Canada Bangladesh FTA negotiations with EDC role?

(New Age Business, Dhaka, 8 February 2022) The governments of Bangladesh and Canada are working on signing a free trade agreement and a foreign investment promotion and protection agreement to increase bilateral trade between the two countries. Masud Rahman, president of the Canada-Bangladesh Chamber of Commerce and Industry, said that Export Development Canada (EDC) can play a role in increasing investment through the formation of ‘Bangladesh Fund’.

https://www.newagebd.net/article/162236/fta-negotiations-with-canada-underway-en...

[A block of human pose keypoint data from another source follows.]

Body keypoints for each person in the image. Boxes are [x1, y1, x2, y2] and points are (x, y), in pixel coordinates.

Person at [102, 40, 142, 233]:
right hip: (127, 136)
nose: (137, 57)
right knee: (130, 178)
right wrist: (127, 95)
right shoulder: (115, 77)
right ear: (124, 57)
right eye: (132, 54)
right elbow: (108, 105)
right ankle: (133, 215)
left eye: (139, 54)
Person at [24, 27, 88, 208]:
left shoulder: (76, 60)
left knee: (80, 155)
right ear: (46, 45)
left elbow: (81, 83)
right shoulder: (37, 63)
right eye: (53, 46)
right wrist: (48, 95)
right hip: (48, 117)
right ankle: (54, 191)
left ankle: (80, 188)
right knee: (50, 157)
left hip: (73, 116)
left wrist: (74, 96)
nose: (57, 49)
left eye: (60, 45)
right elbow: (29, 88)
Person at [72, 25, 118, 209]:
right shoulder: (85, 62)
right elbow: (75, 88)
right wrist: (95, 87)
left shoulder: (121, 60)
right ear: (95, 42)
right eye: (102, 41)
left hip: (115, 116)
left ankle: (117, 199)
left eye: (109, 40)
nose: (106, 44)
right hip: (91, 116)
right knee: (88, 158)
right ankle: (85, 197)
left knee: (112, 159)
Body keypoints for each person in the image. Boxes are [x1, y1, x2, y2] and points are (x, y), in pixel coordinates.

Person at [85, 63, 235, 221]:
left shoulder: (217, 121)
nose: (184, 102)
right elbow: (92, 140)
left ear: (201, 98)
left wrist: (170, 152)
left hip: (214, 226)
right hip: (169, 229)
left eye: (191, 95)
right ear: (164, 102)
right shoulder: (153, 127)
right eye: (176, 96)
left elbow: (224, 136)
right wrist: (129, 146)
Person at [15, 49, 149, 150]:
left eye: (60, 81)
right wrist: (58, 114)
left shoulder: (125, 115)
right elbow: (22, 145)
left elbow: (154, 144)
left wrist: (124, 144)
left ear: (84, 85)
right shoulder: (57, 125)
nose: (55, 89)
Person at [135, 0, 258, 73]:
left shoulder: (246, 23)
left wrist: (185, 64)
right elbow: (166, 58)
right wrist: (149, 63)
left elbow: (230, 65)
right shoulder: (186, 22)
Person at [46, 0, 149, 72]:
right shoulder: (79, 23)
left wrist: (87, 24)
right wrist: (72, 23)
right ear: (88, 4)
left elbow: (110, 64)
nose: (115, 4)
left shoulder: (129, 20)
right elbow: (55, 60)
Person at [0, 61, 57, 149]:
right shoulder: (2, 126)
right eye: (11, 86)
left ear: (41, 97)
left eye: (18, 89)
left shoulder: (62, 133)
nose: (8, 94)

Africa’s Fossil-Fuel Investment Trap

(Foreign Affairs, Congers NY, 17 February 2022) By continuing to finance gas expansion in Africa Nnimmo Bassey and Anabela Lemos argue that outside investors, including ECAs, are in fact displacing renewables, delaying Africa’s energy transition, and making it harder for countries to decarbonize and escape a harmful extractive economic model. Investments in renewable energy would produce an economic model that is cheaper, more reliable, and more democratic. Africa need not be seen as a site of destitution and need. It is a continent with rich knowledge, practices, and potential for establishing ecologically sound socioeconomic systems — ones that don’t replicate the mistakes made by so many others in the past century. Ending coal finance now but oil and gas investments later, as advocated by Nigeria's Vice President Yemi Osinbajo, puts off African development now and continues to channel these investments into corrupt regimes and/or inefficient technologies, and not into more immediate benefits from new efficient long-term electricity/energy technologies for Africans now.